Впрочем, все это суета, у Галины оставался ее голос, ее спектакли, ее публика. Она выходила на сцену, где была счастлива, и, к слову, сама выбирала, что будет петь, а что нет. Иными словами, ее участи можно как раз позавидовать. Что же до Ростроповича, от безделья он мог реально спиться. С этим нужно было что-то делать. «В молодости еще можно найти в себе силы принимать с юмором тычки и затрещины, но с годами, когда внутреннее зрение становится безжалостным, жизнь бесстыдно обнажается перед тобой и в уродстве своем, и в красоте. Ты вдруг неумолимо понимаешь, что у тебя украдены лучшие годы, что не сделал и половины того, что хотел и на что был способен; становится мучительно стыдно перед самим собой, что позволил преступно унизить в себе самое дорогое – свое искусство. И уже невозможно оставаться марионеткой, вечно пляшущей по воле тупоголового кукловода, переживать в себе все эти бесконечные запреты и унизительные «нельзя! «».

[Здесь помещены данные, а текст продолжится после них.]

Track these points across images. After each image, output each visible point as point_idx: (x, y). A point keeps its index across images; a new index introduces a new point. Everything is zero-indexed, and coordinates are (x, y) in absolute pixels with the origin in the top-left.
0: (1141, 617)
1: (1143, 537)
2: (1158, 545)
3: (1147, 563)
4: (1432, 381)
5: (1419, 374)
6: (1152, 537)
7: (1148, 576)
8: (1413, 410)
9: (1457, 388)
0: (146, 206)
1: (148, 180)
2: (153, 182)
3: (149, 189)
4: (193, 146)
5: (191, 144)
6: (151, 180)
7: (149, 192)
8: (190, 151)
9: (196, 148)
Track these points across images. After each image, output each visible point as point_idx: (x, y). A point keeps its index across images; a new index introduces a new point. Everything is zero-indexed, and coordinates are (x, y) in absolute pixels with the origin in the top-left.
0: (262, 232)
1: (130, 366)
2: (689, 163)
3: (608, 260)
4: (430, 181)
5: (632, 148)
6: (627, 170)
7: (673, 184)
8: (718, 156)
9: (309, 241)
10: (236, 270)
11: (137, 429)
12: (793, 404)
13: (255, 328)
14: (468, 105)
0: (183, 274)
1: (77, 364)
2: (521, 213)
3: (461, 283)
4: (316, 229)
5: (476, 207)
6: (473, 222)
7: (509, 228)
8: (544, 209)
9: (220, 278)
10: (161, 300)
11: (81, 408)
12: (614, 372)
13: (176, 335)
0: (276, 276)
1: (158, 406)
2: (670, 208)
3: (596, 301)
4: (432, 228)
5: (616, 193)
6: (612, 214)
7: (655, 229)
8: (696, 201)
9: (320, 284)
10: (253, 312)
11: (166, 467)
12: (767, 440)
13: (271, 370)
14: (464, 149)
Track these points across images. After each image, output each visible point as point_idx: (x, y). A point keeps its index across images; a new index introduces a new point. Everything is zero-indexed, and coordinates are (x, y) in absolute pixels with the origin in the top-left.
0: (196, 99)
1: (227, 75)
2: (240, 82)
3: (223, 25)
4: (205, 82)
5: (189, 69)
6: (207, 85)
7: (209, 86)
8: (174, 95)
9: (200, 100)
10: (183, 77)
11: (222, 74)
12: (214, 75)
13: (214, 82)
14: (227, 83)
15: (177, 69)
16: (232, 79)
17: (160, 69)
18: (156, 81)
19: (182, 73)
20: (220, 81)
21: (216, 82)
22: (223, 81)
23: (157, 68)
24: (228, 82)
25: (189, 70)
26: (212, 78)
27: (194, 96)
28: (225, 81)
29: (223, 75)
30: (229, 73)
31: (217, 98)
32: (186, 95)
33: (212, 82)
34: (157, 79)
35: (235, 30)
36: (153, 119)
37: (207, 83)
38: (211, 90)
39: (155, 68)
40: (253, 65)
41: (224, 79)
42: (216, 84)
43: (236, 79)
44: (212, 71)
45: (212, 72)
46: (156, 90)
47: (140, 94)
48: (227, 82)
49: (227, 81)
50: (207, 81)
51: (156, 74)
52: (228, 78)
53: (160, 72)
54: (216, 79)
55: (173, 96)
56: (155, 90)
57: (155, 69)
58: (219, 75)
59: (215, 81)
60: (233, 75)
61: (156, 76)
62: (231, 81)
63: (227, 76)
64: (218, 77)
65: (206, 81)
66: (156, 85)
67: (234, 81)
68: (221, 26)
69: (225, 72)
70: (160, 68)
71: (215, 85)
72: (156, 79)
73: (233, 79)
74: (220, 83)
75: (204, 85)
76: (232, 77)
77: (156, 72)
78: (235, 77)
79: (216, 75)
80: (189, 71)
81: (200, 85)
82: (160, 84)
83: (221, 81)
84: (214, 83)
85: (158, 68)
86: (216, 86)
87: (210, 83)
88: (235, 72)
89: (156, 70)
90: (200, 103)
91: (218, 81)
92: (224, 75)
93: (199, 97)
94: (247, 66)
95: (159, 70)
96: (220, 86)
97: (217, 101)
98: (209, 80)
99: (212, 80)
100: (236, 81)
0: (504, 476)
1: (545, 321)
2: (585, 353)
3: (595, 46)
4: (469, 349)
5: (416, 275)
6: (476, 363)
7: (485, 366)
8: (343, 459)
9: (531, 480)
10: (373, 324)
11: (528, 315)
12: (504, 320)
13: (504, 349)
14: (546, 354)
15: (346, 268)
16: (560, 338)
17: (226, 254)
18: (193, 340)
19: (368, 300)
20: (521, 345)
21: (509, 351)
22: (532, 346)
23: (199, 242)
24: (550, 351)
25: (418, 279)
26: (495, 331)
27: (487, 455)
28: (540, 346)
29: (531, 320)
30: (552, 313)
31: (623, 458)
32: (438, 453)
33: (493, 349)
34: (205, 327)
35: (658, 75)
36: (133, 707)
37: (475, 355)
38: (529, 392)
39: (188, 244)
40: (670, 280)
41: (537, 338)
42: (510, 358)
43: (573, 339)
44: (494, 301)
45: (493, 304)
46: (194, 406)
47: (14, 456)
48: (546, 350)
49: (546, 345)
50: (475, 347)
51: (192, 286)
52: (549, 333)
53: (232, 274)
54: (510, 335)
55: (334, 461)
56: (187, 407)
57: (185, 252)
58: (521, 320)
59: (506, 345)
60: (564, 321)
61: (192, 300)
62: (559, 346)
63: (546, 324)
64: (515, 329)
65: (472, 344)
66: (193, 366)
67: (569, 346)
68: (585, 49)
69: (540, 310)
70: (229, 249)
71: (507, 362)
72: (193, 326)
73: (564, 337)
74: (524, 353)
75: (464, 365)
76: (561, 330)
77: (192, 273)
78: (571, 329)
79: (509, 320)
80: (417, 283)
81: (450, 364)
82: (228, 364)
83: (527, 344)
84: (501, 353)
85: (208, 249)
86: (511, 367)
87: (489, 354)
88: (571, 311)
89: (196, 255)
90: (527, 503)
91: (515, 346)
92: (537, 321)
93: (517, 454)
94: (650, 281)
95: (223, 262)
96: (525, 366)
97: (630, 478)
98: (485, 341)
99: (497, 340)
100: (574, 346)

Пока Галина размышляла, как вытащить мужа из той пропасти, в которую он катился, пришло неожиданное решение. Ростроповичу предложили «помилование» и прежние условия работы в обмен на подпись под письмом против академика Сахарова, друга их семьи и соседа по даче. Вроде мелочь, кто эти подписи считает, Шостакович и похлеще петиции подписывал, а хуже музыку писать не стал. Ростропович и Вишневская ответили категорическим отказом.
Теперь стало понятно, что власти не скоро предпримут новую попытку замирения.
В это время из Сан-Франциско на гастроли приехал симфонический оркестр с дирижером Сейджи Озавой. Концерты их были запланированы еще до письма в защиту Сахарова, и Ростропович значился в них как исполнитель. Американцы всегда тщательно оформляют контракты и следят за их четким выполнением, поэтому они и слышать не хотели, что виолончелист болен (не может, не хочет, уехал, умер). Пришлось разрешить выступление в Большом зале консерватории с концертом Дворжака[148]
.Смотря на сияющего после концерта мужа, Галина долго подбирала слова:
«– Слава, то, что я скажу тебе сейчас, не скажет никто другой. Тебе это не понравится, но мы с тобой одни, никто нас не слышит и не узнает, что я скажу тебе. Сегодня вечером ты играл…
– А что, что? Я плохо играл? Неправда, я хорошо играл…
– Нет, играл ты великолепно, ты не можешь плохо играть. Но тебе нужна большая публика, ты должен ездить за границу, иначе тебе конец. То, что ты все эти годы играешь в провинциальных дырах, уже оставило след в твоей душе. Ты теряешь свое качество великого артиста, который должен быть над толпой, а не с нею, ты теряешь высоту духа. Ты мне ничего не говори и не отвечай. Я сама артистка и знаю, как больно тебе это слышать, особенно после такого триумфального концерта. Но я была обязана сказать тебе… А теперь, если хочешь, можешь забыть наш разговор».
Впрочем, это был еще не конец, не последняя капля. Они еще пробовали, пытались. Галина Павловна вспоминает свежие афиши на стенах Ульяновска, где фамилия Ростропович была заклеена объявлениями о выставке кроликов. То есть буквально везде, где бы ни висела афиша, на ней заплаткой красовался листок с кроликами. Как будто афиши изначально имели этот странный дефект.
Простая советская математика легко помножала на ноль любого неугодного человека. Был, и нету.